Cuando yo regresé de estudiar, empecé a trabajar en la Facultad de Teología de la Universidad Pontificia Bolivariana la cual Alberto había ayudado a fundar, y allí él y yo configuramos nuestra gran amistad. Yo iba algunas veces a casa de don Luis y doña Imelda, los padres de Alberto, y él también iba a mi casa. Cuando sus padres murieron yo lo acompañé y cuando murió mi madre, Alberto estuvo muy cercano a mí.

Otro elemento que nos unió, enormemente, fue el deporte. Casi todos los días, al medio día, estábamos en la cancha de tenis de la UPB. Allí conocimos a algunos profesores y estudiantes que jugaban con nosotros.

Cuando Alberto estudiaba en Europa se hizo muy amigo de la familia Wincler, conformada por Seph y Sofí y sus hijos. Algunos de ellos vinieron a Colombia y Alberto, con algunos de nuestros amigos, los atendía de la mejor manera. La familia de Socorro Pérez los recibió con gran cariño y salimos con ellos a varias ciudades de Colombia. Más tarde, estuve en dos oportunidades con Alberto en Alemania, en la casa de ellos, y me sentí muy acogido.

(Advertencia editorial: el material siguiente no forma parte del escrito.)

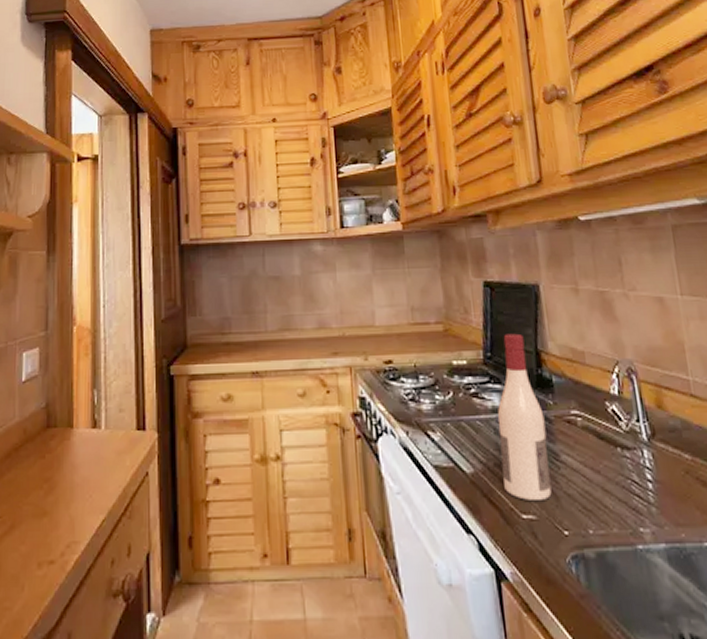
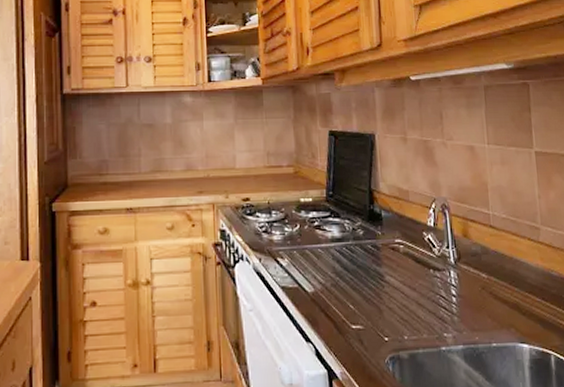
wine bottle: present [497,333,552,500] -> none [335,175,376,314]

Durante las vacaciones, también hacíamos los paseos más deliciosos y quijotescos. Alguien decía: "con Alberto uno sabe dónde se monta y a qué horas; pero no sabe dónde se baja ni a qué horas".

También participamos en algunos congresos y sobre todo en los encuentros interdisciplinarios de tres días organizados por la Facultad, con Darío Múnera a la cabeza y varios profesores de las distintas áreas. Fue famoso uno que hicimos con el P. Alfonso Borrero, rector de la Pontificia Universidad Javeriana y presidente de Ascum.

SUS ENFERMEDADES

Alberto tuvo un accidente automovilístico muy grave, del cual salió vivo por obra de Dios. Se quebró la cadera y tuvo que soportar durante varios años cuatro operaciones muy angustiosas y dolorosas. También sufrió otras dos enfermedades: en cierta ocasión cogió una bacteria "de clínica" que lo envió al hospital. Y también padeció una especie de isquemia cerebral, que lo tuvo varios días en cama.

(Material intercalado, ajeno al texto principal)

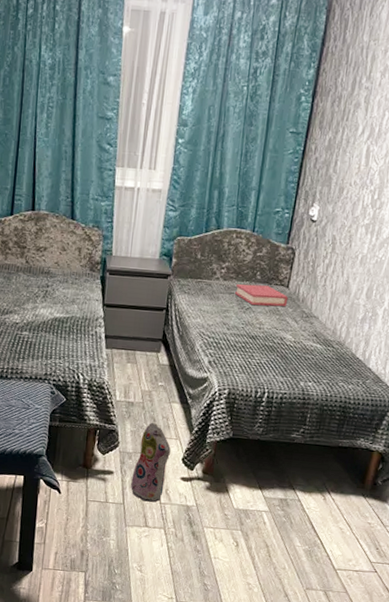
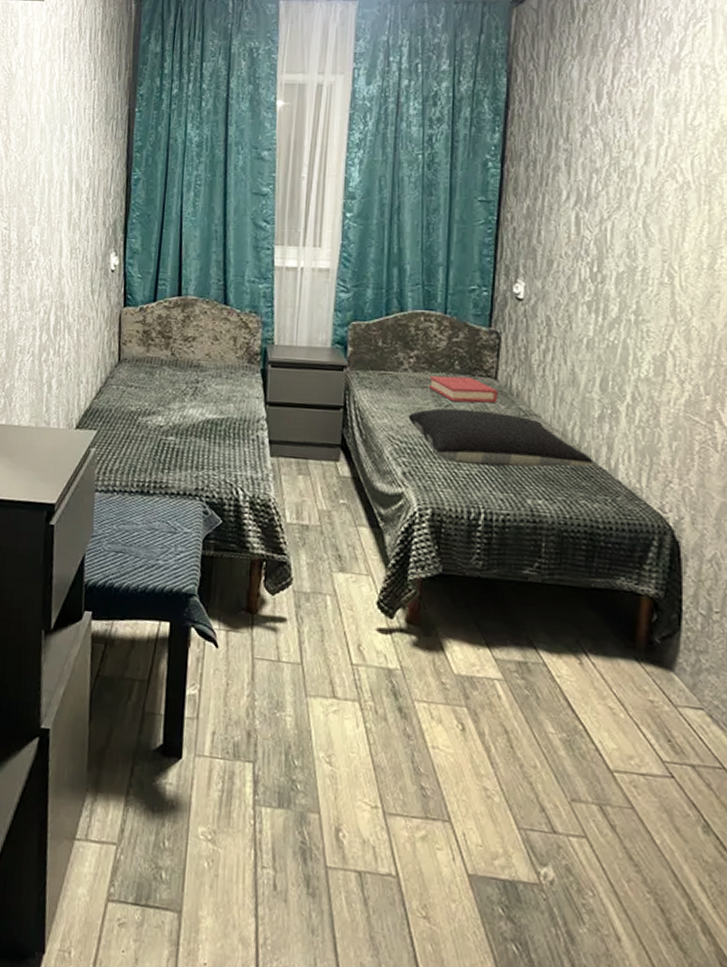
plush toy: present [131,422,171,502] -> none [310,551,361,663]
pillow: none [216,310,353,358] -> present [408,408,593,467]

Gracias a los cuidados de sus hermanos médicos, que estuvieron prontos a ayudarnos en todo momento y a la solicitud de Adriana y su familia pudo recuperarse. Yo siempre estuve en toda estas ocasiones muy cercano y lo acompañaba lo más que pude. En alguna oportunidad le preguntaron por mí y él dijo "Bernardo no es mi amigo, es mi hermano". Y en verdad, fue así.

Siempre lo consideré mi hermano. Finalmente me tocó aplicarle los Santos Oleos y darle la absolución final en la clínica el día de su muerte. Cuando murió, tenía 75 años de edad y 50 años de sacerdocio.

QUE APRENDÍ DE ALBERTO

Primero que todo, aprendí a ser amigo, pues la amistad no se da porque sí; ella se construye poco a poco, con paciencia y amor.

Aprendí a respetar los espacios del otro y a compartir mil y mil momentos muy especiales.

También a respetar sus sufrimientos, que no fueron pocos, y a valorar su actitud cristiana frente al dolor.

Aprendí su gran libertad de espíritu y su manera tan original y auténtica de vivir el cristianismo, poniendo todo el énfasis en lo cristocéntrico y en el amor a los hermanos.

Siempre admiré su desprendimiento de lo material y la gran riqueza del compartir. Su enorme capacidad de trabajo y su generosidad para el servicio.

Aprendí que Dios es el único absoluto, todo lo demás es relativo. Aprendí a sentirlo a él como el Padre lleno de amor y misericordia.

Quiero conservar en mi vida su amabilidad permanente y su sonrisa llena de paz. Por todo esto quiero darle gracias a Dios porque me regaló semejante hermano.